Record set:
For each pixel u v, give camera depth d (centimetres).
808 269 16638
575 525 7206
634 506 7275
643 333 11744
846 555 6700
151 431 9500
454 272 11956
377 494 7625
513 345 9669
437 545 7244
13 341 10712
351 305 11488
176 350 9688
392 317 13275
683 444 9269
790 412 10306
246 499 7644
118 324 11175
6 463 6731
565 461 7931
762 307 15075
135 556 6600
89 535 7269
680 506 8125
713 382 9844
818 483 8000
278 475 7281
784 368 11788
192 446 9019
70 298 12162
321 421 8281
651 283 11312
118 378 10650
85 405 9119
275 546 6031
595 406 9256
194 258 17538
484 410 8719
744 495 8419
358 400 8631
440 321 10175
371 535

How to complete this task: There is a line above that contains "275 546 6031". Copy it and all later lines through the last, exactly, and leave out the rest.

Task answer:
275 546 6031
595 406 9256
194 258 17538
484 410 8719
744 495 8419
358 400 8631
440 321 10175
371 535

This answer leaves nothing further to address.